━━━ Material to process ━━━

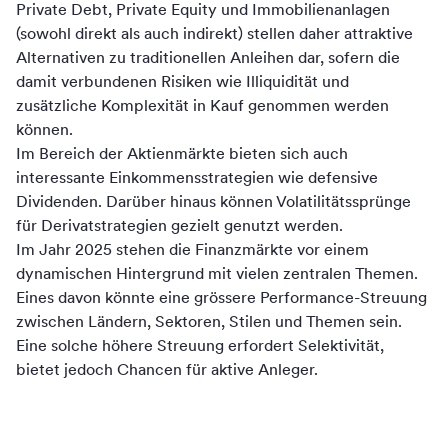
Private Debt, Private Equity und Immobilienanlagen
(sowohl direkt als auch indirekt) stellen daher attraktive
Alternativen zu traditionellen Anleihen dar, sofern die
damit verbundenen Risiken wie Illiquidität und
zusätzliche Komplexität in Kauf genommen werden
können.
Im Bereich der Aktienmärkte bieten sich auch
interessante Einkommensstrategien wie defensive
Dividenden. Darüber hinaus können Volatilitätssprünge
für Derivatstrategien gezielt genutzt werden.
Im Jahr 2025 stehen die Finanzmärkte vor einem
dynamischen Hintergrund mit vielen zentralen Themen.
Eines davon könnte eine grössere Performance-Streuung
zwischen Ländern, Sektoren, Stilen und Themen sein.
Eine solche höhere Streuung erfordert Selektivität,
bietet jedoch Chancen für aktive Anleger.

━━━

Exercise objective ::
If a picture appears in the data, omit it; transcribe all the rest exactly.

Output of the task ::
Private Debt, Private Equity und Immobilienanlagen
(sowohl direkt als auch indirekt) stellen daher attraktive
Alternativen zu traditionellen Anleihen dar, sofern die
damit verbundenen Risiken wie Illiquidität und
zusätzliche Komplexität in Kauf genommen werden
können.
Im Bereich der Aktienmärkte bieten sich auch
interessante Einkommensstrategien wie defensive
Dividenden. Darüber hinaus können Volatilitätssprünge
für Derivatstrategien gezielt genutzt werden.
Im Jahr 2025 stehen die Finanzmärkte vor einem
dynamischen Hintergrund mit vielen zentralen Themen.
Eines davon könnte eine grössere Performance-Streuung
zwischen Ländern, Sektoren, Stilen und Themen sein.
Eine solche höhere Streuung erfordert Selektivität,
bietet jedoch Chancen für aktive Anleger.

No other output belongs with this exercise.